Lygus can threaten cotton until the final boll set in the summer. The pest pierces the square and damages the tissue. Smaller squares can shrivel and drop from the plant. Larger ones may not fertilize. If too many squares drop, the cotton plant may experience too much vegetative growth, resulting in tall, spindly plants and reduce yields, according to UC Integrated Pest Management.

Lygus populations will increase steadily through the end of this month.  To monitor the pest in cotton, Damien and other scouts will take a sweep net and canvass the field. The thresholds for growers to consider treatment are low this time of year – one bug for every 50 passes of the sweep net through mid-June and two per 50 from June 15 to 30, UC IPM says. 

Lygus bugs prefer to live in alfalfa fields rather than in cotton.
Cotton isn’t the first choice as a home for lygus. The bug actually prefers to live in crops such as alfalfa, safflower, beans, potatoes and tomatoes. “As these crops are prepared for harvest, winged adults migrate out of the field in search of new hosts. Careful management of these crops can reduce the migration of lygus bugs into cotton fields during cotton's most vulnerable period: mid-May through late July. Watch closely cotton fields that are downwind from these crops by sampling the cotton and surrounding fields often,” UC IPM says.

Around the Valley, it’s common to find alfalfa growing close to cotton fields.  Moreover, alfalfa is harvested almost monthly, meaning lygus populations will flock to find new homes in nearby cotton fields.

One way to keep lygus in alfalfa is to leave small sections of the field uncut during harvest.  This will leave a habitat for lygus and keep the pest from migrating into neighboring cotton fields. We’ll talk more about this practice in the future.

 “I haven’t seen much strip cutting so far,” Damien says. With more high temperatures coming up, “I’m going to get high lygus counts.”




Monday, June 4, 2018

These Bugs Benefit Cotton Growers and the Environment



 For the first time this season, field scout Damien Jelen took his pest-catching sweep net to the fledgling cotton fields across the Valley.

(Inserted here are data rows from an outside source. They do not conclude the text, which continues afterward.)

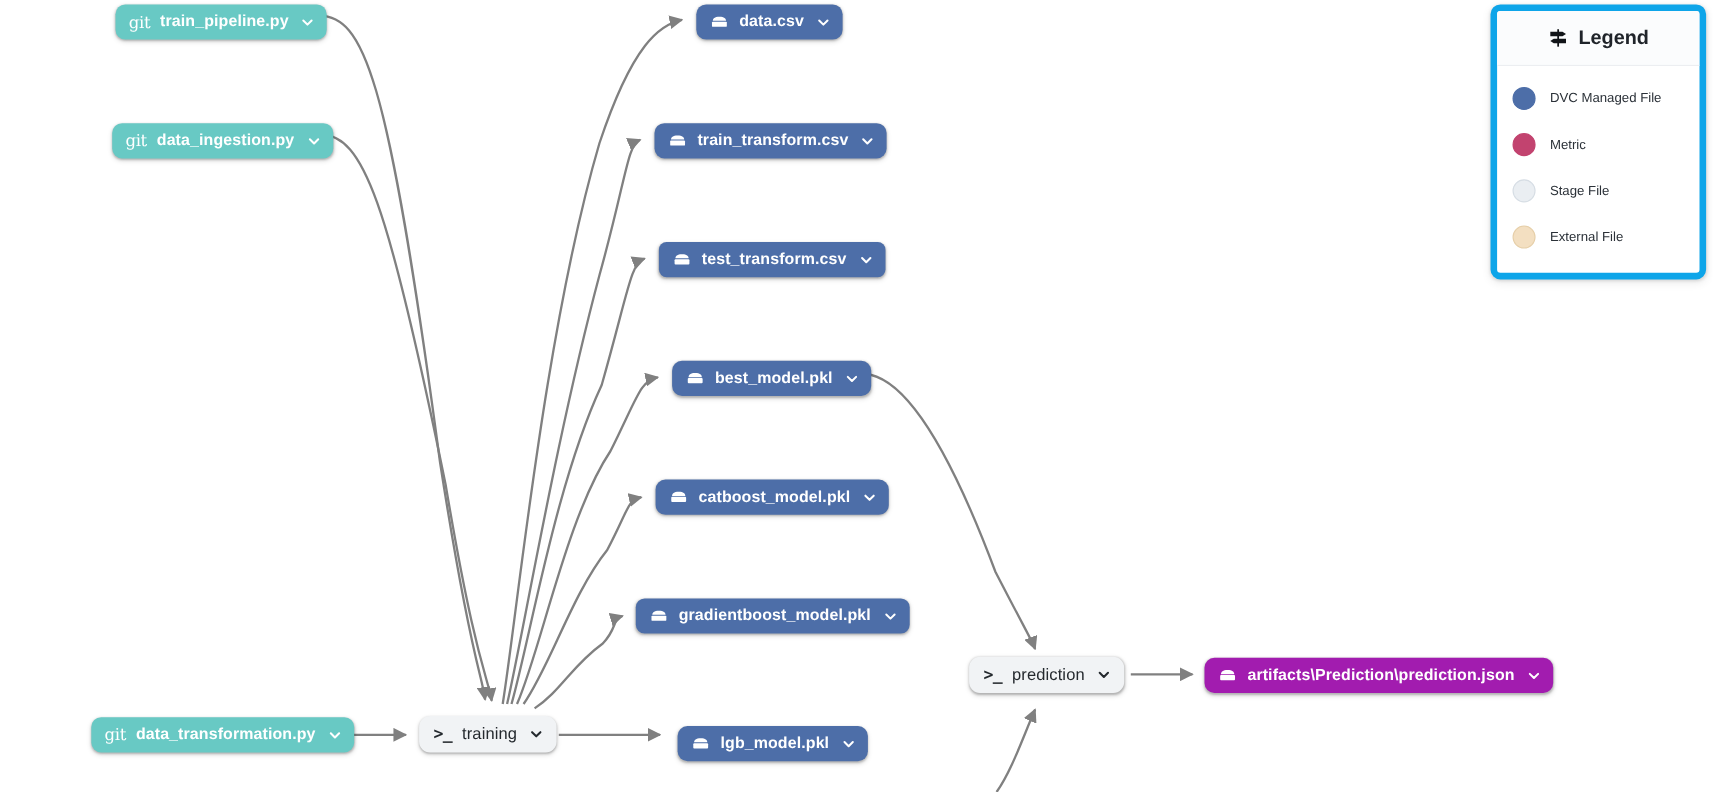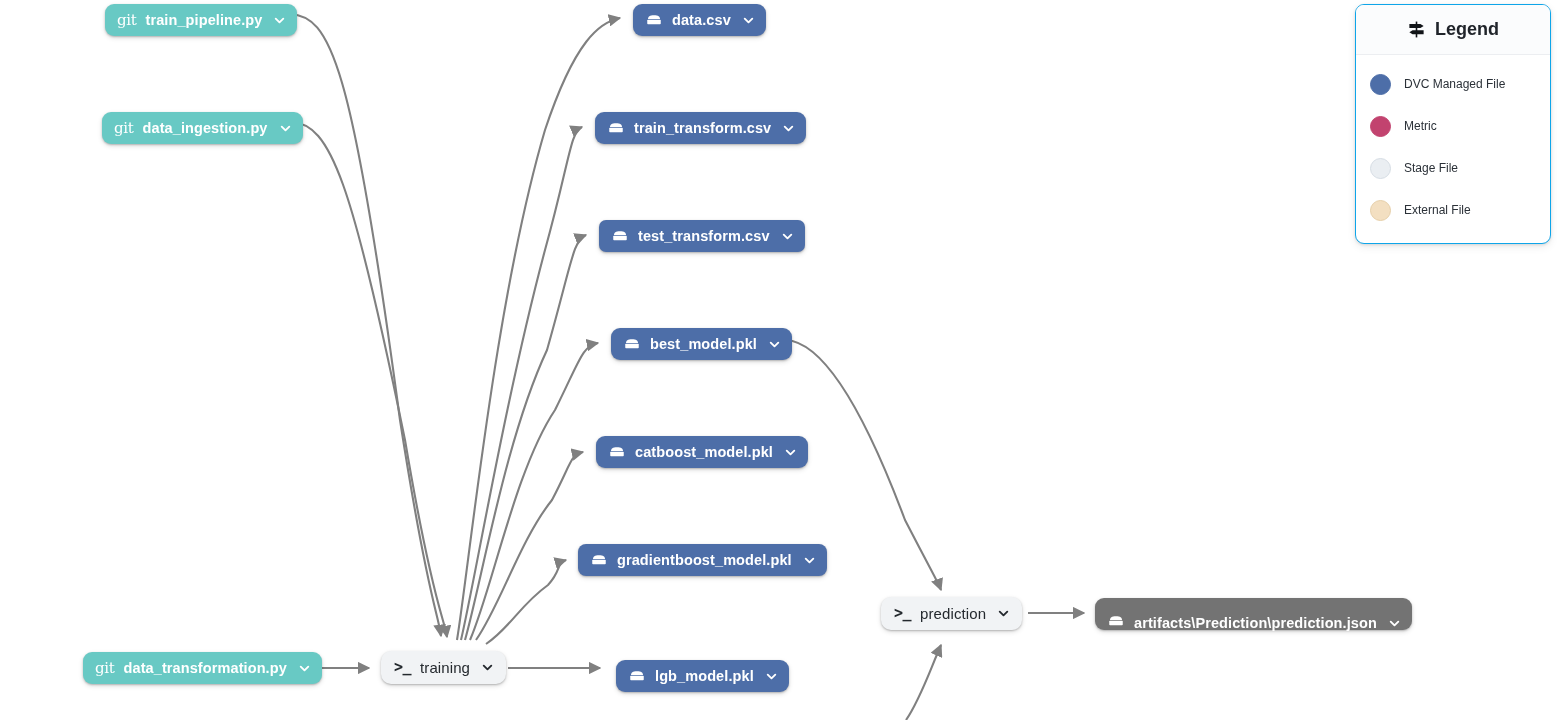--- a/index.html
+++ b/index.html
@@ -92,7 +92,7 @@
     top: 4px;
     width: 196px;
     background: #ffffff;
-    border: 1px solid #0ea5e9;
+    border: 6px solid #0ea5e9;
     border-radius: 9px;
     box-shadow: 0 1px 3px rgba(0,0,0,0.12), 0 3px 9px rgba(0,0,0,0.08);
     z-index: 20;

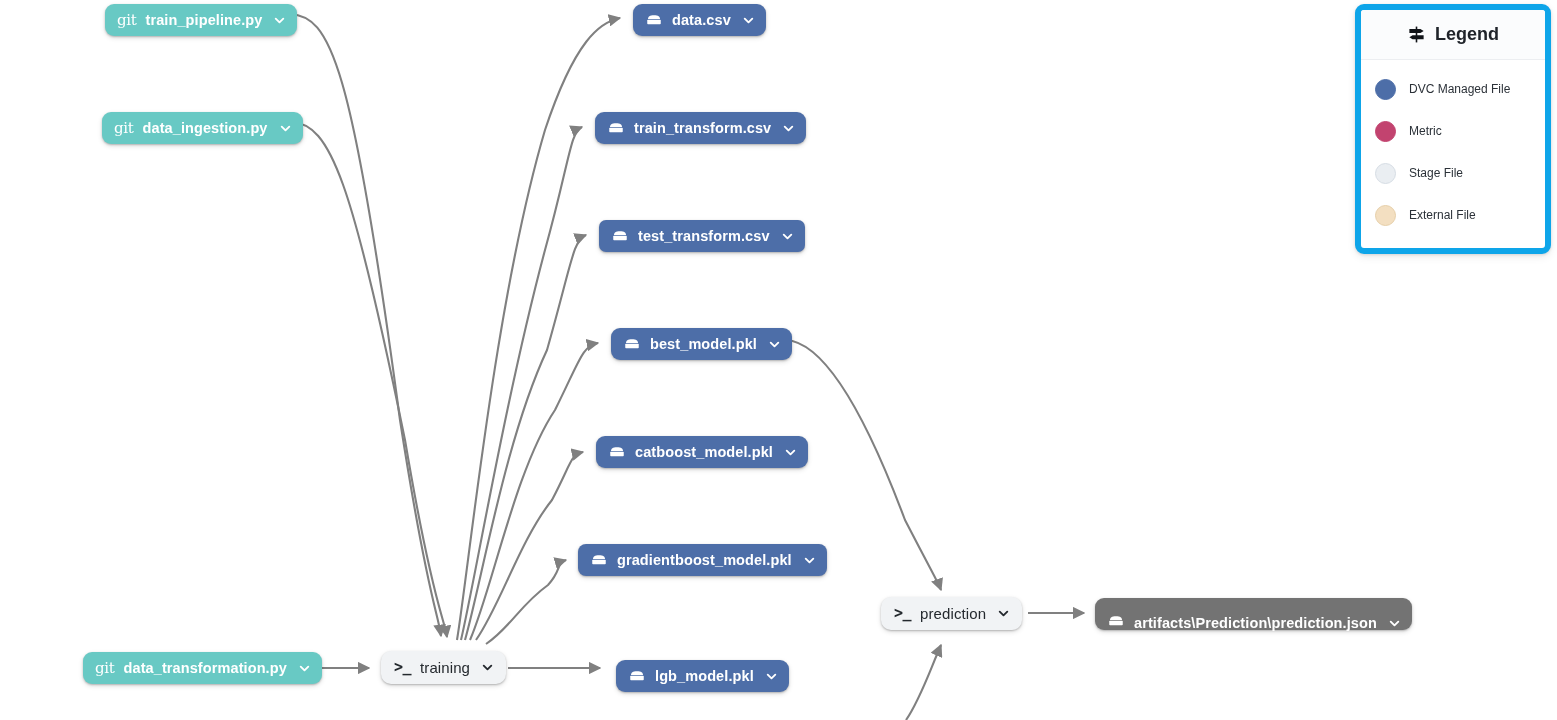--- a/index.html
+++ b/index.html
@@ -55,7 +55,7 @@
   
   .node.git { background: #68c9c4; color: #ffffff; }
   
-  .node.metric { background: #737373; color: #ffffff; align-items: flex-end; }
+  .node.metric { background: #a21caf; color: #ffffff; }
   
   .node.stage {
     background: #f1f3f5;

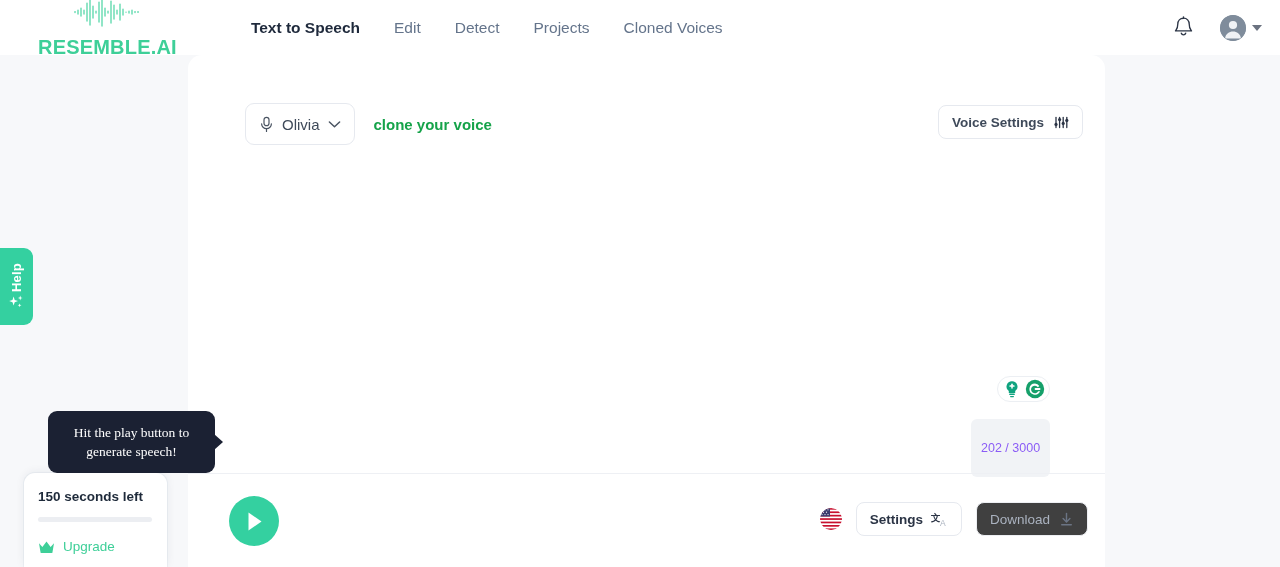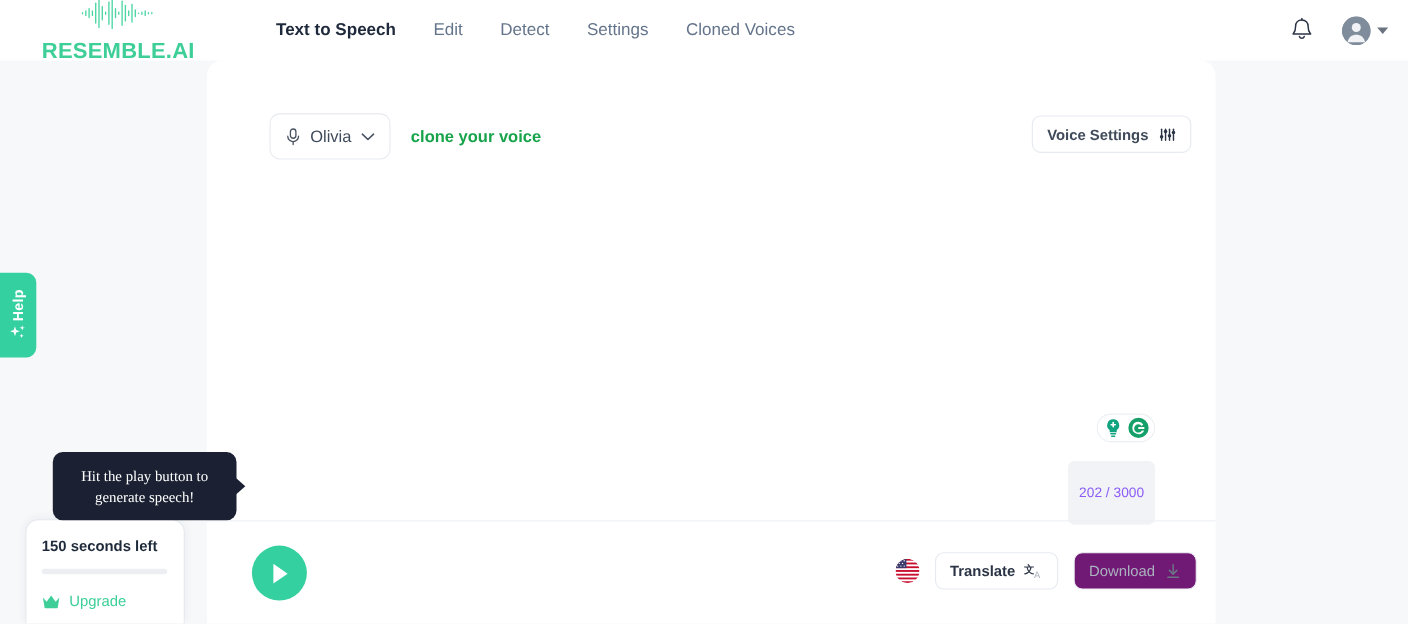--- a/index.html
+++ b/index.html
@@ -256,7 +256,7 @@
       <div class="nav-item active">Text to Speech</div>
       <div class="nav-item">Edit</div>
       <div class="nav-item">Detect</div>
-      <div class="nav-item">Settings</div>
+      <div class="nav-item">Projects</div>
       <div class="nav-item">Cloned Voices</div>
     </nav>
 

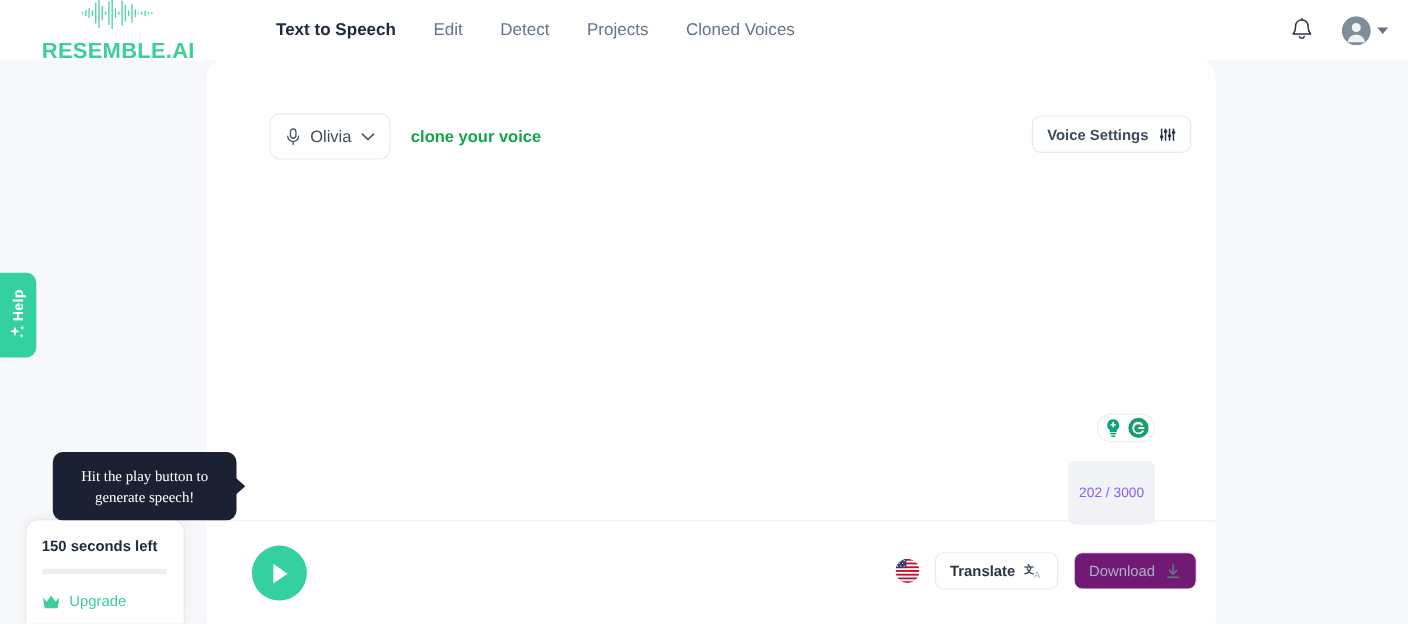--- a/index.html
+++ b/index.html
@@ -379,7 +379,7 @@
         </svg>
 
         <div class="translate-btn">
-          <span>Translate</span>
+          <span>Settings</span>
           <svg width="17" height="15" viewBox="0 0 17 15">
             <text x="0" y="8.6" font-family="'Liberation Sans',sans-serif" font-size="9.5" font-weight="bold" fill="#2b3445">文</text>
             <text x="9" y="13.6" font-family="'Liberation Sans',sans-serif" font-size="8.5" fill="#aab2bf">A</text>

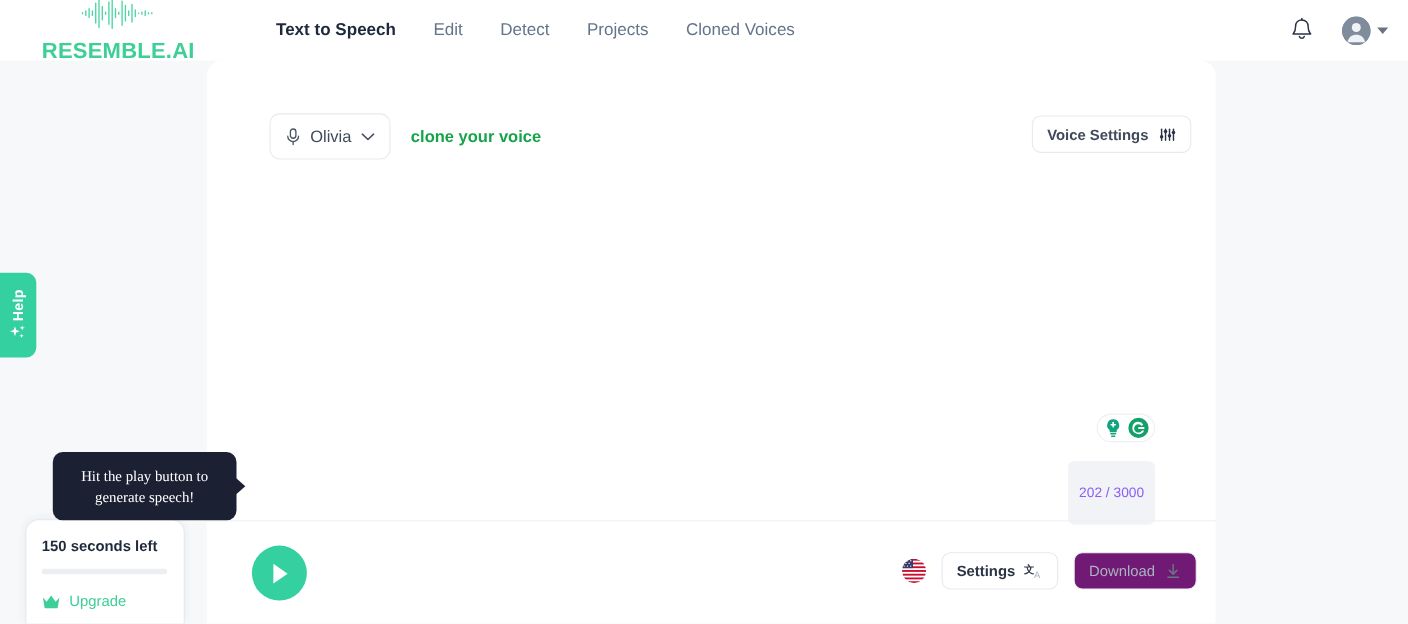--- a/index.html
+++ b/index.html
@@ -159,7 +159,7 @@
     display: flex; align-items: center; gap: 9px;
     height: 34px; padding: 0 13px;
     border: 1px solid #edeff3; border-radius: 8px;
-    background: #701a75; cursor: pointer;
+    background: #404040; cursor: pointer;
   }
   .download-btn span { font-size: 13.5px; color: #aab2bf; }
 

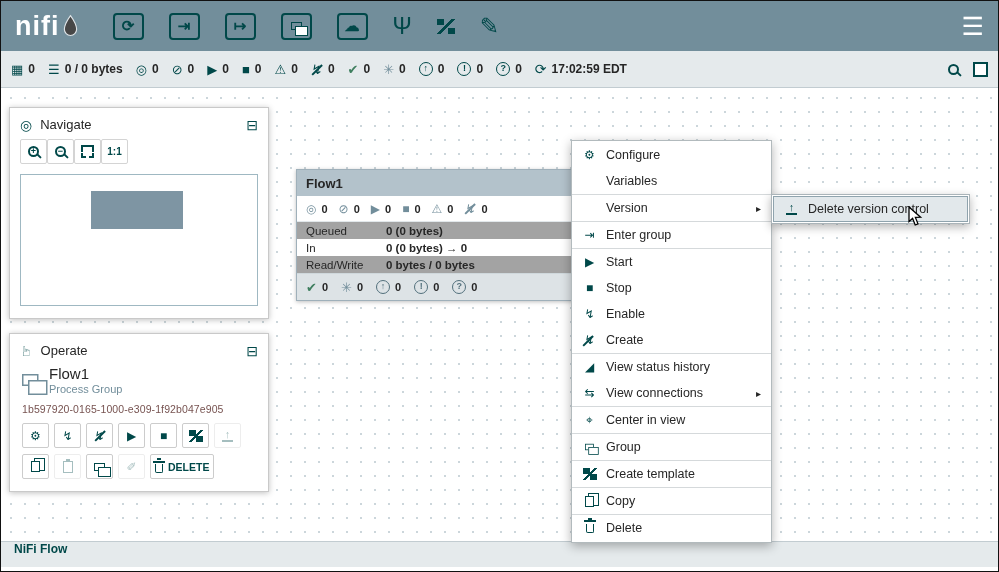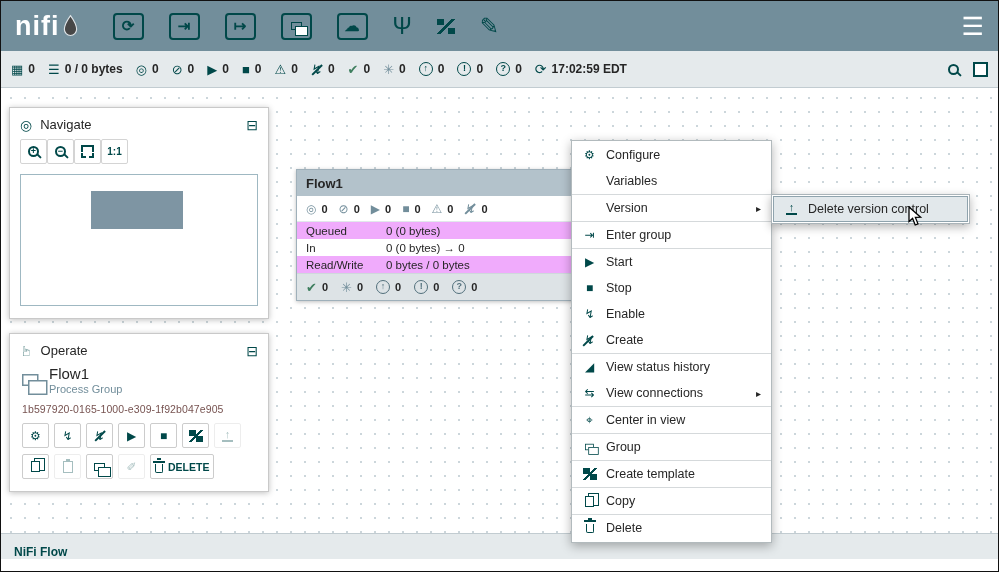--- a/index.html
+++ b/index.html
@@ -97,7 +97,7 @@
   .pg-iconsrow { height:26px; display:flex; align-items:center; gap:11px; padding:0 9px; font-size:11px; border-bottom:1px solid #e2e8eb; }
   .pg-iconsrow .sb-ic { color:#728e9b; font-size:12px; }
   .pg-row { display:flex; align-items:center; height:17px; padding:0 9px; font-size:11.5px; }
-  .pg-row.alt { background:#f0abfc; }
+  .pg-row.alt { background:#a3a3a3; }
   .pg-row .lbl { width:80px; color:#262626; }
   .pg-row .val { font-weight:normal; color:#262626; }
   .pg-footer { height:27px; background:#dde3e6; border-top:1px solid #cfd8dc; display:flex; align-items:center; gap:13px; padding:0 9px; font-size:11px; }

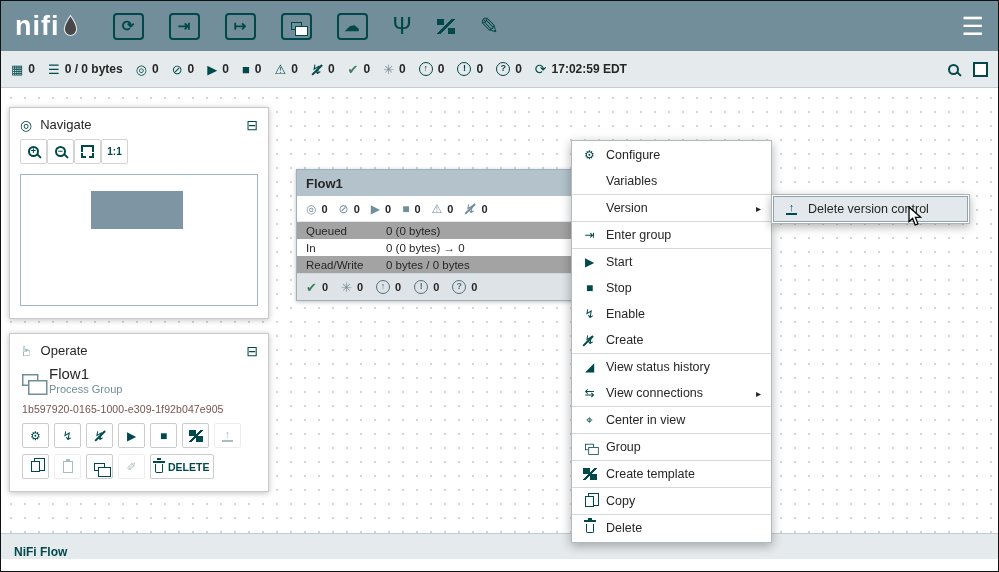--- a/index.html
+++ b/index.html
@@ -99,7 +99,7 @@
   .pg-row { display:flex; align-items:center; height:17px; padding:0 9px; font-size:11.5px; }
   .pg-row.alt { background:#a3a3a3; }
   .pg-row .lbl { width:80px; color:#262626; }
-  .pg-row .val { font-weight:normal; color:#262626; }
+  .pg-row .val { font-weight:bold; color:#262626; }
   .pg-footer { height:27px; background:#dde3e6; border-top:1px solid #cfd8dc; display:flex; align-items:center; gap:13px; padding:0 9px; font-size:11px; }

Sweep, sweep, sweep … he went snagging whatever bugs were hovering around the cotton plants, which have reached the third true leaf stage in development.  (After the cotton seed is planted, cotyledons form and poke through the soil surface. A bud above the cotyledons will enlarge and serve as the foundation for the true leaves and branches to develop.)

Well, Damien caught plenty of bugs.  The good news, he reports, is his catch werebeneficial insects – the good bugs that gobble up the bad bugs that can damage the crop.

“I caught a lot of beneficials,” Damien said, noting most of the good insects have been big-eyed bugs. “The bug pressure is low because the weather is not super hot yet.”

Researchers say some 50 bugs are potential crop-damaging pests in cotton. Aphids, whiteflies and spider mites are common pests that can be controlled by beneficial insects. An unsprayed cotton field can host several million beneficials per acre, according to one report.

Aphids populate a cotton plant leaf.
You can call beneficial insects the farmer’s best ally. They are a free source of natural pest control, meaning growers can save money while protecting our land, water and soil from pesticides.  It’s called biological control – using nature’s good bugs to manage bad bugs in the field and orchards.

Who are these unsung heroes? 
  
Here are a few of the common good bugs: green and brown lacewings, minute pirate bugs, lady beetles, assassin bugs, six-spotted thrips and parasitic wasps. Three cheers to these beneficials.
A minute pirate bug gobbles up an aphid.
Meanwhile, Damien reports alfalfa growers are preparing for their second cutting of the season. (A few early birds are getting ready for the third harvest.) He says pest pressure is low in alfalfa as well.